_Exercise set:_
1 > Please list every username that heads a post in the carboy cleaning thread.
2 > Carry on the carboy cleaning thread from its final sentence.

_Selected extract:_
──────────────────────────────

As long as they container has been properly sanitized, you should have no problems. I save the 23l kit bags and cap just in case something like this happens to me. I rinse out then sanitize the bag and cap. I put a small amount of K-Meta solution inside the bag a seal it up until I need to use it.


They hold a good deal of liquid and if you have a few laying around, you can always use them as temporary storage.


Salute!


----------



## uavwmn (Aug 10, 2008)

crimson,


I usually take the carboy out in the yard and jet rinse the heck out of it.
If you do this right after emptying the carboy, it is much easier to clean.
The sediment I usually get is up around the top of the carboy which is easier to get off with the bottle brush.


----------



## termini (Sep 30, 2008)

A little saftey note on using the carboy brush......I was feeling pretty good about myself for scoring a really good deal on Craigs list and picked up 2 6.5 carboys for 35.00 total.
I got a little carried away and too vigorous with the brush, and the very tip of it ( on the 90 degree bend) banged the side too hard and broke one of them!
so now, I make sure that the twisted end of the brush does not have too much of the twisted metal showing, or protruding out from the bristles............


----------



## Wade E (Sep 30, 2008)

Sorry to hear about your loss.

──────────────────────────────

_Records shown:_
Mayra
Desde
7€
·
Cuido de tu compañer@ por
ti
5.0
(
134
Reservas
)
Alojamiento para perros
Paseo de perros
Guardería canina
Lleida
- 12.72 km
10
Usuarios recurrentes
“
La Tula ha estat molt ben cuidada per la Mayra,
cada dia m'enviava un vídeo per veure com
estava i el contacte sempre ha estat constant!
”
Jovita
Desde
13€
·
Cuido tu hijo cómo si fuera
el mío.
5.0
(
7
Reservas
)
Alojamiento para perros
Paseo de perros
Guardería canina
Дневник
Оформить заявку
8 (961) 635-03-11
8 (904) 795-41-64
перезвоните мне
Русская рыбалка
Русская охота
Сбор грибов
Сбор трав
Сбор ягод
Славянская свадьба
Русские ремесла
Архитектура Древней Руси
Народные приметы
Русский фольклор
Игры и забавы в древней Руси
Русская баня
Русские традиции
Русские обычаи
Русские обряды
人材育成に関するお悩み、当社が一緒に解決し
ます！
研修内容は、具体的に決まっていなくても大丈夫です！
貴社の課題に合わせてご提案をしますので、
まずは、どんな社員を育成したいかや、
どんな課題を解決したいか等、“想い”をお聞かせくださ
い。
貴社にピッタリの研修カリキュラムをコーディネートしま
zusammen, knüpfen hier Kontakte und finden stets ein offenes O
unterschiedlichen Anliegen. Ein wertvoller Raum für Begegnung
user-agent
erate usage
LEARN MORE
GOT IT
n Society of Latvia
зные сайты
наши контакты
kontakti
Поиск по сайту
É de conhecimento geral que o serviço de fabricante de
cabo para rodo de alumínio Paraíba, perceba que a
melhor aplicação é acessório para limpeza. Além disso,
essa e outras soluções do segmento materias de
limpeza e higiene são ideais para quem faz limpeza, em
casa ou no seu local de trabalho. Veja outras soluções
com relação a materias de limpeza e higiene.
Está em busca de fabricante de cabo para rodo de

──────────────────────────────

_Written answers:_
1 > uavwmn, termini, Wade E

2 >
----------



## joeswine (Oct 1, 2008)

you must be really strong to poke a hole in a carboy with a brush,or did i read that wrong,i to feelgrief for your lost and morn the passing of a Devinne object.............oh,s me







http://www.sweetim.com/s.asp?im=gen&amp;ref=12


----------



## termini (Oct 1, 2008)

I think that I whipped it around too much and it lined up just right where the end of the brush hit the side wall straight on, and it was like a ball peen hammer hitting it------maybe I should do a video!
I'll take my frustrations out on shooting my buddy's decoys this duck opener, or if luck flys my way, maybe harvest some real ducks.


----------



## joeswine (Oct 2, 2008)

i like duck breast do natural duck have a stringing texture to them?


----------



## termini (Oct 15, 2008)

Sorry, have been gone for a while on a family emergency.. 
We breast out our ducks also, and if you remember to only cook wild game until it is pink and not brown, it should be good. I have never had bad wild game, knock on wood. Me wifey likes to marinate the duck breast in those zip lock self contained marinades that have come out recently. 
I have a Game Warden's Cookbook that me wifey has modified a slow cook venison steak recipie that will knok any ones socks off . If you're interested, e-mail me, or private message me and I'll get it to you.You will not be disapointed. It is in a crock pot and makes it's own gravey.*Edited by: termini *


----------



## Boyd (Jan 22, 2009)

You might try to mainate with onion wine.

Made a gollon a 2 years ago to see what it would taste like. (yuky) after 2 years.

Anyway I gave it to my brother. He uses it for pheasant. Puts in a crock pot in the morning, cooks it on low.Tells me it is good.

But he like Mic lite so who knows!!


----------



## termini (Jan 22, 2009)

I have been "off the grid" for a couple months dealing with my little sis's passing (31) But that marinade sounds like something I will try on my goose.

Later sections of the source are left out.